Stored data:
──────────────────────────────

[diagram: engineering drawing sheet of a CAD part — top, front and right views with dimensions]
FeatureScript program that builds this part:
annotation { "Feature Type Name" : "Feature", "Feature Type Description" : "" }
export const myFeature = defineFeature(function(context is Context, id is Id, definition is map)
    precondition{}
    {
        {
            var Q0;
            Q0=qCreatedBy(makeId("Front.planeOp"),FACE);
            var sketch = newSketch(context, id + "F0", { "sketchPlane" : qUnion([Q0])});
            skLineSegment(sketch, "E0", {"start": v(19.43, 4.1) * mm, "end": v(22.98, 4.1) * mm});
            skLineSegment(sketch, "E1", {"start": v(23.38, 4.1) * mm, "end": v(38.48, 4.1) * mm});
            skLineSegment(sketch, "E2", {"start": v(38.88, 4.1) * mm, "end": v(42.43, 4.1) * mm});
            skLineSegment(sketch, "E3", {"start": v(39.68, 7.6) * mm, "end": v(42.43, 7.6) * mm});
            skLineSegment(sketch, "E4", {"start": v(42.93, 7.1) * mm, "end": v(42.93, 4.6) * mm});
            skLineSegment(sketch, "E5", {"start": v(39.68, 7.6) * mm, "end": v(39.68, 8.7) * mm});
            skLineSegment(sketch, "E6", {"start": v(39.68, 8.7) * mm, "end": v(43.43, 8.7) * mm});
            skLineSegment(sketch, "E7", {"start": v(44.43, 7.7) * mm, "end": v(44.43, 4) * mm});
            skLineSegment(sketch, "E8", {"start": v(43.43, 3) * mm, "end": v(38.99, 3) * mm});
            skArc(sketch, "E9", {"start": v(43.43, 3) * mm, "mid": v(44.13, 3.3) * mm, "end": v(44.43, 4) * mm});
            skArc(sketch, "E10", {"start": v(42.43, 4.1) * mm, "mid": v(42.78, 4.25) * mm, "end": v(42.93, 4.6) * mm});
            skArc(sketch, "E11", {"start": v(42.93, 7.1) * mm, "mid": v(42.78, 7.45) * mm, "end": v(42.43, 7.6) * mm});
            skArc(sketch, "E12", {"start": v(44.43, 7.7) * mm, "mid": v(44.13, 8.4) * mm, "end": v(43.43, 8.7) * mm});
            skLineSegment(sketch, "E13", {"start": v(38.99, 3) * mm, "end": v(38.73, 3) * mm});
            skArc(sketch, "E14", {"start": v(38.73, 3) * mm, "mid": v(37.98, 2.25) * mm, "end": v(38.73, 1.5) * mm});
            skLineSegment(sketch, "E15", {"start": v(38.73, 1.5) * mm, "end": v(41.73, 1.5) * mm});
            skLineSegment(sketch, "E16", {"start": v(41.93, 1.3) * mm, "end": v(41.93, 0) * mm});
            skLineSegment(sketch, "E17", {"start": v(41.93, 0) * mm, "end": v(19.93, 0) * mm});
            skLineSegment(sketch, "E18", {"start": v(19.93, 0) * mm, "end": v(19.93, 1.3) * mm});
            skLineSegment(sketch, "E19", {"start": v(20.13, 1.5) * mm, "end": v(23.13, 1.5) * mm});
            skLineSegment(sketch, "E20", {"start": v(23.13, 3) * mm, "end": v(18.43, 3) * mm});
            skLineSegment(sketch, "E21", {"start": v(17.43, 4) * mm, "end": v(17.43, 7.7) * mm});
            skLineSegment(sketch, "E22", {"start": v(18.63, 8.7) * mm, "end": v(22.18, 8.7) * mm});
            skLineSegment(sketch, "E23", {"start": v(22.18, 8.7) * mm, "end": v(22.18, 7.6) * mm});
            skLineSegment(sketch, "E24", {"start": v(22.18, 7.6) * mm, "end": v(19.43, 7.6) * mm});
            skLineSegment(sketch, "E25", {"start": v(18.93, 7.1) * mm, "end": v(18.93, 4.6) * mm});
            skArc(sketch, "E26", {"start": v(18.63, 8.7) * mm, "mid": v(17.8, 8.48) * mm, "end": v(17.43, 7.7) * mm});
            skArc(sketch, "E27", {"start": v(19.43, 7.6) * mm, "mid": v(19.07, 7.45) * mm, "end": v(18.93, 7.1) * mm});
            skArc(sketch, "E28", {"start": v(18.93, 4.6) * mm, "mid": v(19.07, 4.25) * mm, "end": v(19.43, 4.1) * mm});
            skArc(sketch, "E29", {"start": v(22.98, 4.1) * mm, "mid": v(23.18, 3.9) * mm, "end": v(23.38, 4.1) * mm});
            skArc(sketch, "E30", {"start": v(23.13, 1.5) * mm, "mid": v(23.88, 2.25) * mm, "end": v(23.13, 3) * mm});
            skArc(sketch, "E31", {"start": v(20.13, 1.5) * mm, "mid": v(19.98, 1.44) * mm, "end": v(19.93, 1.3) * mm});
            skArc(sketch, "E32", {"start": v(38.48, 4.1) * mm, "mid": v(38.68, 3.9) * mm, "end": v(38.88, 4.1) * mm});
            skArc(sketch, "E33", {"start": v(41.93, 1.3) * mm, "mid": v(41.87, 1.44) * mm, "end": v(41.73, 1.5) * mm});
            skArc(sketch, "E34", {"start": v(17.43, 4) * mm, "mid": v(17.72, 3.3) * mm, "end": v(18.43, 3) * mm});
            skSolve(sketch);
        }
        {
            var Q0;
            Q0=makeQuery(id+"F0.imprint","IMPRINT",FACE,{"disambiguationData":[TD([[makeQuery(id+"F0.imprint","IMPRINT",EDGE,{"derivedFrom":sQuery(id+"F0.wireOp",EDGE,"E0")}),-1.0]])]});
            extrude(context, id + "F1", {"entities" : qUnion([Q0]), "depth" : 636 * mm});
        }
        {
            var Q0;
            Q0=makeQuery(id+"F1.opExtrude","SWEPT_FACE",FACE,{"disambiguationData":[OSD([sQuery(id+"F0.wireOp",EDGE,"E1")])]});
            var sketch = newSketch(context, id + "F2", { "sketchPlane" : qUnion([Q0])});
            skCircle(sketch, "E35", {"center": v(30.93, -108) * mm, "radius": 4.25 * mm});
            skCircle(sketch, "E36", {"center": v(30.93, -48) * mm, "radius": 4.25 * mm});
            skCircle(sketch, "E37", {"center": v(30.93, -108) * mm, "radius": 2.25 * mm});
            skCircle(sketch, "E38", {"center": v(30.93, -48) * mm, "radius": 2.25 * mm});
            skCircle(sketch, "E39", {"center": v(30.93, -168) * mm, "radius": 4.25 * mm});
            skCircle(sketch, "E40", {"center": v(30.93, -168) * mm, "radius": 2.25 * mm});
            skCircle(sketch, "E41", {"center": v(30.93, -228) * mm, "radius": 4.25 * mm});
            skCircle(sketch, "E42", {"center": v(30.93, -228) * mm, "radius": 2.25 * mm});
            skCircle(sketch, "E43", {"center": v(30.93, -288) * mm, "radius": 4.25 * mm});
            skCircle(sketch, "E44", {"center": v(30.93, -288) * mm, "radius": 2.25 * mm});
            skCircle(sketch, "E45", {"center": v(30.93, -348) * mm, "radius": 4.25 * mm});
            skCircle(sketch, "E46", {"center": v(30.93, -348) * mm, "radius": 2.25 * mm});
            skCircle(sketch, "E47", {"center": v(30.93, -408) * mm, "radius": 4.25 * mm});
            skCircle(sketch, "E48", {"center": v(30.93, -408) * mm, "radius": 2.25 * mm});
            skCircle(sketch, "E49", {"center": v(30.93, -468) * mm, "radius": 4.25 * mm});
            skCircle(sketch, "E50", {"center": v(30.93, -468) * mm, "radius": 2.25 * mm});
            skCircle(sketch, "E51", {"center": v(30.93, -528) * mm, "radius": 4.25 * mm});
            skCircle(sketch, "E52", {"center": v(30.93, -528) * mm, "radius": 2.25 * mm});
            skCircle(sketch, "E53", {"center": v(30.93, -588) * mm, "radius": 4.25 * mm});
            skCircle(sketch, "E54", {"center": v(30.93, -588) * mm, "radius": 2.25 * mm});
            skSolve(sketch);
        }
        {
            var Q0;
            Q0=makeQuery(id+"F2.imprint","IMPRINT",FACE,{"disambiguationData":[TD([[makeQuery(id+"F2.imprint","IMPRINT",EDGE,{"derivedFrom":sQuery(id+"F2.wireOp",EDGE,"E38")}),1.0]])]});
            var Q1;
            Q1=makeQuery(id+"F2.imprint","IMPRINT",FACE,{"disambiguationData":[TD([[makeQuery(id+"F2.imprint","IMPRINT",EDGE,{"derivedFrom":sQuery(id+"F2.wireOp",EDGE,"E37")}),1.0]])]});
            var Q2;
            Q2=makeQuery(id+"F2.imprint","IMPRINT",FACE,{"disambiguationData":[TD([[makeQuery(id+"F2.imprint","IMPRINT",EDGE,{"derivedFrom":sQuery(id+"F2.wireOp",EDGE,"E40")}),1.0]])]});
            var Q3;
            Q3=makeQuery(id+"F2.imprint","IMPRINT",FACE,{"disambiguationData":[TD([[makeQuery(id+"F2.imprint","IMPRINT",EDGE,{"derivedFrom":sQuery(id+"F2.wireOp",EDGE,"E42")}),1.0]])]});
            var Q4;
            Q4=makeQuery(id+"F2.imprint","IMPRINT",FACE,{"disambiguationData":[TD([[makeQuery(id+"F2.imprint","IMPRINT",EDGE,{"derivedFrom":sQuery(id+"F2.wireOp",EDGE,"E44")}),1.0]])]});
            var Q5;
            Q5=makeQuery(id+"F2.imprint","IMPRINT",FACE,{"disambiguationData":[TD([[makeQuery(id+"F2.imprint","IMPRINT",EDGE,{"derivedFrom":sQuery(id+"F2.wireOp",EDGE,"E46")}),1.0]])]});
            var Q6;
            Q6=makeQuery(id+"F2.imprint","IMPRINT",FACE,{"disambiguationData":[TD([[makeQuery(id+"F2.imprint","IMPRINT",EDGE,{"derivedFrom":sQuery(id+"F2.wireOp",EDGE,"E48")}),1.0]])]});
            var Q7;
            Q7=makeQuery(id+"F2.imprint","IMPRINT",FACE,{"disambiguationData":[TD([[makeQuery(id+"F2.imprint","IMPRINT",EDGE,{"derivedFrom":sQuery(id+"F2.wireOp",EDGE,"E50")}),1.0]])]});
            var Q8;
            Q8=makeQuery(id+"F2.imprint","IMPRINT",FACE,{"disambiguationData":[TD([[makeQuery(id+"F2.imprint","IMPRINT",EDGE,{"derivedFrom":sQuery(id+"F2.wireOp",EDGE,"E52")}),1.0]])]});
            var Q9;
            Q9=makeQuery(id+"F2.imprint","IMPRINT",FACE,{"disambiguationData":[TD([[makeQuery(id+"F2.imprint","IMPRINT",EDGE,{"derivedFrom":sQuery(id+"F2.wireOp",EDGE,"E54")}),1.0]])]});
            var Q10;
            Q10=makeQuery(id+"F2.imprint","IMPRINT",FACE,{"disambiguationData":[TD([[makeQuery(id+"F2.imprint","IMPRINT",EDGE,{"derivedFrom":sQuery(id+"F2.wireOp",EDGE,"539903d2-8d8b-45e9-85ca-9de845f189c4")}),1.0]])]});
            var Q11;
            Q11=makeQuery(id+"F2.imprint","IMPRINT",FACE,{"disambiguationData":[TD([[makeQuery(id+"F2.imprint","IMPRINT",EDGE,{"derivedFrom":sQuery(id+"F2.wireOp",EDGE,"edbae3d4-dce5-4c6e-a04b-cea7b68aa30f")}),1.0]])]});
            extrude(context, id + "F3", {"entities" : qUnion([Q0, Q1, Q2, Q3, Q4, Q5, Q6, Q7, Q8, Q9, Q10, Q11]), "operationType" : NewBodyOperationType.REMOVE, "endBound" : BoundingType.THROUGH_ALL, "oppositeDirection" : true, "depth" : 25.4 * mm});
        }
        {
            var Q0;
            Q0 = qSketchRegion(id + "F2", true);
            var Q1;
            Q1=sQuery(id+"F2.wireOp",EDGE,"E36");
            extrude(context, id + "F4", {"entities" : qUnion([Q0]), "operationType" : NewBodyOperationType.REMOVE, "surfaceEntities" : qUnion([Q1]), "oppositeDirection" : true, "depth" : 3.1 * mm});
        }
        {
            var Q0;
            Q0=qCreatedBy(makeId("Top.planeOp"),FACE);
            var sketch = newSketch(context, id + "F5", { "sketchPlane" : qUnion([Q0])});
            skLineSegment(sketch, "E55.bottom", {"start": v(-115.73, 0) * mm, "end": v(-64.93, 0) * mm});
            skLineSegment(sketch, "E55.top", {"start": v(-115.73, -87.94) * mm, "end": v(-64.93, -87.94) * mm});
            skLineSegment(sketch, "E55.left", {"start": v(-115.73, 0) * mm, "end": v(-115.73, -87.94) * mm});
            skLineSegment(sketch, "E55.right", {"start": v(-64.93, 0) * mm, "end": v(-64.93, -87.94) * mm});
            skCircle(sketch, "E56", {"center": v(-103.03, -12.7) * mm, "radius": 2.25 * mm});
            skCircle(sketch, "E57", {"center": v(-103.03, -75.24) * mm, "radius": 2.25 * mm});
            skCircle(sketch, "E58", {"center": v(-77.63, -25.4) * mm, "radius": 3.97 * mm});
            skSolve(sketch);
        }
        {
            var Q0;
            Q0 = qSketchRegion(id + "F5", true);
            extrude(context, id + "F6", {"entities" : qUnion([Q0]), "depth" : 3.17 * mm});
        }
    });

──────────────────────────────

Copy the entries word for word, starting at the very beginning and ending with the line that contains "v(44.13, 3.3) *", and include that line.

- _Output of the exercise_:
[diagram: engineering drawing sheet of a CAD part — top, front and right views with dimensions]
FeatureScript program that builds this part:
annotation { "Feature Type Name" : "Feature", "Feature Type Description" : "" }
export const myFeature = defineFeature(function(context is Context, id is Id, definition is map)
    precondition{}
    {
        {
            var Q0;
            Q0=qCreatedBy(makeId("Front.planeOp"),FACE);
            var sketch = newSketch(context, id + "F0", { "sketchPlane" : qUnion([Q0])});
            skLineSegment(sketch, "E0", {"start": v(19.43, 4.1) * mm, "end": v(22.98, 4.1) * mm});
            skLineSegment(sketch, "E1", {"start": v(23.38, 4.1) * mm, "end": v(38.48, 4.1) * mm});
            skLineSegment(sketch, "E2", {"start": v(38.88, 4.1) * mm, "end": v(42.43, 4.1) * mm});
            skLineSegment(sketch, "E3", {"start": v(39.68, 7.6) * mm, "end": v(42.43, 7.6) * mm});
            skLineSegment(sketch, "E4", {"start": v(42.93, 7.1) * mm, "end": v(42.93, 4.6) * mm});
            skLineSegment(sketch, "E5", {"start": v(39.68, 7.6) * mm, "end": v(39.68, 8.7) * mm});
            skLineSegment(sketch, "E6", {"start": v(39.68, 8.7) * mm, "end": v(43.43, 8.7) * mm});
            skLineSegment(sketch, "E7", {"start": v(44.43, 7.7) * mm, "end": v(44.43, 4) * mm});
            skLineSegment(sketch, "E8", {"start": v(43.43, 3) * mm, "end": v(38.99, 3) * mm});
            skArc(sketch, "E9", {"start": v(43.43, 3) * mm, "mid": v(44.13, 3.3) * mm, "end": v(44.43, 4) * mm});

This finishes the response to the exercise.